Sebab, di dunia ini, tidak ada yang selama-lamanya, termasuk pelukanku. di waktu tidak terduga, aku bisa saja pergi dan menghilang kapan pun. jika kau kedinginan, aku tidak bisa lagi memberimu sebuah pelukan, tapi dengan selimut itu, setidaknya kau tidak perlu lagi memeluk diri sendiri.
sudah, jangan bersedih, apalagi menangis. tapi jika sudah kuat menahannya, sudah kusiapkan air hujan untuk menemani air matamu. kau tidak lagi sendiri. sampai kapan pun, aku masih berada di kamar itu, tinggal di langit yang kulukis sendiri, untukmu.

4
Aku akan mengajakmu menyusuri sungai-sungai di ibukota. Kita akan melihat orang-orang mencuci, mandi, dan membuang segala yang kotor. Jika diibaratkan, hati adalah sungai; ia mengalir, meluap, memendam dan dapat membuat orang-orang di tepiannya banyak menjatuhkan air mata. 

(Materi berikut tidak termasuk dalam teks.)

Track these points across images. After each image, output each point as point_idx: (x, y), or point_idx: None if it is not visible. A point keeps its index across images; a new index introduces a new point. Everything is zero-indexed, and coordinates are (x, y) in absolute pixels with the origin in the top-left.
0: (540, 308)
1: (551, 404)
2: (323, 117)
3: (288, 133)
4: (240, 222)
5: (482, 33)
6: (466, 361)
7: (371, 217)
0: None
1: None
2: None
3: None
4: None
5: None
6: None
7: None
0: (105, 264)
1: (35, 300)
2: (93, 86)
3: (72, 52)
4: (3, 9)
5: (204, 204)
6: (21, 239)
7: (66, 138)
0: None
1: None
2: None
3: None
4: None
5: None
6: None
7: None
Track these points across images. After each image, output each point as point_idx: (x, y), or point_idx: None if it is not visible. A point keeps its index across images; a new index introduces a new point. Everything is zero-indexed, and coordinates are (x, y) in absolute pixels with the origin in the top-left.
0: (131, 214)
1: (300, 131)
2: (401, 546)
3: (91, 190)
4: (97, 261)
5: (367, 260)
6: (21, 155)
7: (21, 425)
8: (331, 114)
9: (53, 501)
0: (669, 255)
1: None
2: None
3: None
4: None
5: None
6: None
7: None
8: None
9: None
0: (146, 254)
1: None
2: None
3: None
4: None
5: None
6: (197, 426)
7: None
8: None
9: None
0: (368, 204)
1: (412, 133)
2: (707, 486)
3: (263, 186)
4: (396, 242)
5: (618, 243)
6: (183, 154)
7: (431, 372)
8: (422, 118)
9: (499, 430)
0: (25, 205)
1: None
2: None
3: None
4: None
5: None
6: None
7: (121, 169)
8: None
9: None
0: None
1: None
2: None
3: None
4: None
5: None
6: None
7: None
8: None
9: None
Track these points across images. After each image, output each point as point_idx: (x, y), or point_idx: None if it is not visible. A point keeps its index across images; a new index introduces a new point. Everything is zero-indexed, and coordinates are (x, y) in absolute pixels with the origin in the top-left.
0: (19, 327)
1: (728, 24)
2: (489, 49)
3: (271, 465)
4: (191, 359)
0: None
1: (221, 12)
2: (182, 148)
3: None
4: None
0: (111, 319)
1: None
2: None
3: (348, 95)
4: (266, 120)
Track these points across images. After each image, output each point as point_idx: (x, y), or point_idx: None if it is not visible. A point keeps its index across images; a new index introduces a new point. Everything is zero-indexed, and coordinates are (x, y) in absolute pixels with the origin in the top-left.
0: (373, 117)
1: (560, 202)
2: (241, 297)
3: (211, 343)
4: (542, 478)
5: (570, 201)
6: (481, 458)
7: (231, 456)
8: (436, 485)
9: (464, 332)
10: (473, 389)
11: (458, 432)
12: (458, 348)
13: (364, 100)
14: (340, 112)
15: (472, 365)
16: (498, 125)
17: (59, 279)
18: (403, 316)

Kita akan melihat bahwa harapan seolah suatu kesalahan dan kesalahan mereka pun dijadikan sebuah tawaran harapan.

Aku mencintaimu adalah sebuah kesalahan dan kesalahan terbesarku adalah aku mencintai dengan sengaja. 

5
Aku akan mengajakmu ke pelaminan. Duduk dan melihat para tamu berjalan, tertawa dan berbincang dengan teman yang lama sekali tidak mereka temui. tidak ada lagi yang membicarakan kesedihan. Semuanya seolah-olah terlihat bahagia, tidak peduli siapa di antara mereka yang terluka.

Di sana, aku akan berhenti menulis puisi apalagi membacanya. Puisi tidak butuh keramaian apalagi pesta. Ia lebih menyukai kesunyian, tapi tidak suatu masalah, selama kau berada di samping, kau adalah puisiku, segala yang ada dalam tubuhmu.

salam sayang, jaga diri dan jaga kesehatan.